→ **任务说明**
[A] 请列出页面正文中调用make_regression时传入的全部参数及其取值。
[B] 根据页面正文,逐行回答下列问题:
(i) 生成的回归数据集包含多少个样本和多少个特征?
(ii) 向数据集中人为添加了几个异常值?
(iii) 随着epsilon值的增加,Huber回归的决策函数逐渐接近哪种回归?
[C] 请原样引用页面正文中从"y_outliers = rng.normal(0, 2.0, size=4)"一直到"y = np.concatenate((y, y_outliers))"的全部内容。

在数据分析和机器学习领域,回归模型的选择对于预测结果的准确性至关重要。本文通过一个生成的回归数据集,探讨了Huber回归和岭回归在面对数据集中的异常值时的不同表现。特别地,关注了Huber回归中参数epsilon的变化对模型预测的影响。
首先,生成了一个包含20个样本和1个特征的回归数据集,并人为添加了四个异常值。这些异常值的添加是为了模拟现实世界中数据的不完美性,以及测试不同回归模型对异常值的鲁棒性。
import matplotlib.pyplot as plt
import numpy as np
from sklearn.datasets import make_regression
from sklearn.linear_model import HuberRegressor, Ridge
# 生成示例数据
rng = np.random.RandomState(0)
X, y = make_regression(n_samples=20, n_features=1, random_state=0, noise=4.0, bias=100.0)
# 添加四个强异常值到数据集中
X_outliers = rng.normal(0, 0.5, size=(4, 1))
y_outliers = rng.normal(0, 2.0, size=4)
X_outliers[:2, :] += X.max() + X.mean() / 4.0
X_outliers[2:, :] += X.min() - X.mean() / 4.0
y_outliers[:2] += y.min() - y.mean() / 4.0
y_outliers[2:] += y.max() + y.mean() / 4.0
X = np.vstack((X, X_outliers))
y = np.concatenate((y, y_outliers))
plt.plot(X, y, "b.")
接下来,使用Huber回归模型对数据集进行拟合,并观察了不同epsilon值下模型的表现。Huber回归是一种鲁棒的线性回归方法,它在异常值存在时比传统的岭回归更加稳定。随着epsilon值的增加,Huber回归的决策函数逐渐接近岭回归。
# 为Huber回归设置一系列epsilon值
colors = ["r-", "b-", "y-", "m-"]
x = np.linspace(X.min(), X.max(), 7)

→ **已知信息**
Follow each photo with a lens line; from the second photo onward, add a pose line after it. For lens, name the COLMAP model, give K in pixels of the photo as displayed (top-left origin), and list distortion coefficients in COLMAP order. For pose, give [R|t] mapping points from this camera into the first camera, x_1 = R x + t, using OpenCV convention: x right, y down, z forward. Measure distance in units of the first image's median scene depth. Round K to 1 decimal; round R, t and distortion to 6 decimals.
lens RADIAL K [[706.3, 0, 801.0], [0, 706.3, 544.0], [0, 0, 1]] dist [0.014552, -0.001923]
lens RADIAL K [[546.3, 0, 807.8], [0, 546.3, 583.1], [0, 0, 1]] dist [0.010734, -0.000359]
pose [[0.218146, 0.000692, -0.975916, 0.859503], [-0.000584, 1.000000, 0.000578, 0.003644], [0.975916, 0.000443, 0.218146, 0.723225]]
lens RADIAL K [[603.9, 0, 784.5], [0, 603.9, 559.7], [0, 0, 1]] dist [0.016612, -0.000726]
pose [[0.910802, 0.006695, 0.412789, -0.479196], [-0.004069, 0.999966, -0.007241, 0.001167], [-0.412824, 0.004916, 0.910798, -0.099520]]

→ **任务答案**
[A]
n_samples=20
n_features=1
random_state=0
noise=4.0
bias=100.0

[B]
(i) 20个样本,1个特征。
(ii) 四个。
(iii) 岭回归。

[C]
y_outliers = rng.normal(0, 2.0, size=4)
X_outliers[:2, :] += X.max() + X.mean() / 4.0
X_outliers[2:, :] += X.min() - X.mean() / 4.0
y_outliers[:2] += y.min() - y.mean() / 4.0
y_outliers[2:] += y.max() + y.mean() / 4.0
X = np.vstack((X, X_outliers))
y = np.concatenate((y, y_outliers))